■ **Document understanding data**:

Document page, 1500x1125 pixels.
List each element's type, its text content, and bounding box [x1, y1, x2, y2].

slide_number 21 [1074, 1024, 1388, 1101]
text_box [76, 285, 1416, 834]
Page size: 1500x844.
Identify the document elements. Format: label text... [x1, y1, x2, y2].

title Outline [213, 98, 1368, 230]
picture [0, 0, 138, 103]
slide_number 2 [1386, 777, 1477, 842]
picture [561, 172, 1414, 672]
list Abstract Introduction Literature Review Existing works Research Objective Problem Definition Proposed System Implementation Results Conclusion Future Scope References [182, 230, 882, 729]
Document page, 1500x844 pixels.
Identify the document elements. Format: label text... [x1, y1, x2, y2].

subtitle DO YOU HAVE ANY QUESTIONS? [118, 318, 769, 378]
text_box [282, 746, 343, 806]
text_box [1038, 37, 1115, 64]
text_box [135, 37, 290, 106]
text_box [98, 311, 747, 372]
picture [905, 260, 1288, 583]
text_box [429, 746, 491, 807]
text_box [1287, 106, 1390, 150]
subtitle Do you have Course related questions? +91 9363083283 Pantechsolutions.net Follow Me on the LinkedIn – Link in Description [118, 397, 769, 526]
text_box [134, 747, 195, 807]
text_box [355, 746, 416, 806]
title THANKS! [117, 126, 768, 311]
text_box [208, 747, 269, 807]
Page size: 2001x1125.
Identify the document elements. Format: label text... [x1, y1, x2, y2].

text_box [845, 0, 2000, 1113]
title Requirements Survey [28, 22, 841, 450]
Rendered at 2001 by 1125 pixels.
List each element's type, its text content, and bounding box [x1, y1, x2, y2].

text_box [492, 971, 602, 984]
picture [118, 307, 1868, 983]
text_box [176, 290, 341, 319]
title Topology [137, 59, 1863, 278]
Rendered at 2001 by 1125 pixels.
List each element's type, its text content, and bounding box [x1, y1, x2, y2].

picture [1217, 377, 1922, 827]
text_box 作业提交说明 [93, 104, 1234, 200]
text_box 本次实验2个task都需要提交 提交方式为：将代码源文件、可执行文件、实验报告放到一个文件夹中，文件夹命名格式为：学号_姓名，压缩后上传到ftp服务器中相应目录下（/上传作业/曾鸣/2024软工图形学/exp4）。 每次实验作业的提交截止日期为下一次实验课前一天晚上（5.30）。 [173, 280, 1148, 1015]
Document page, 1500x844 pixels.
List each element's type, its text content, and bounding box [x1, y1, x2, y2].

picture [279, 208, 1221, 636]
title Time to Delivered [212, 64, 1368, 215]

■ **PROBLEM**: Taking the records above as input, show every line in which the word "size" is present.

■ **TASK RESPONSE**:
Page size: 1500x844.
Page size: 2001x1125.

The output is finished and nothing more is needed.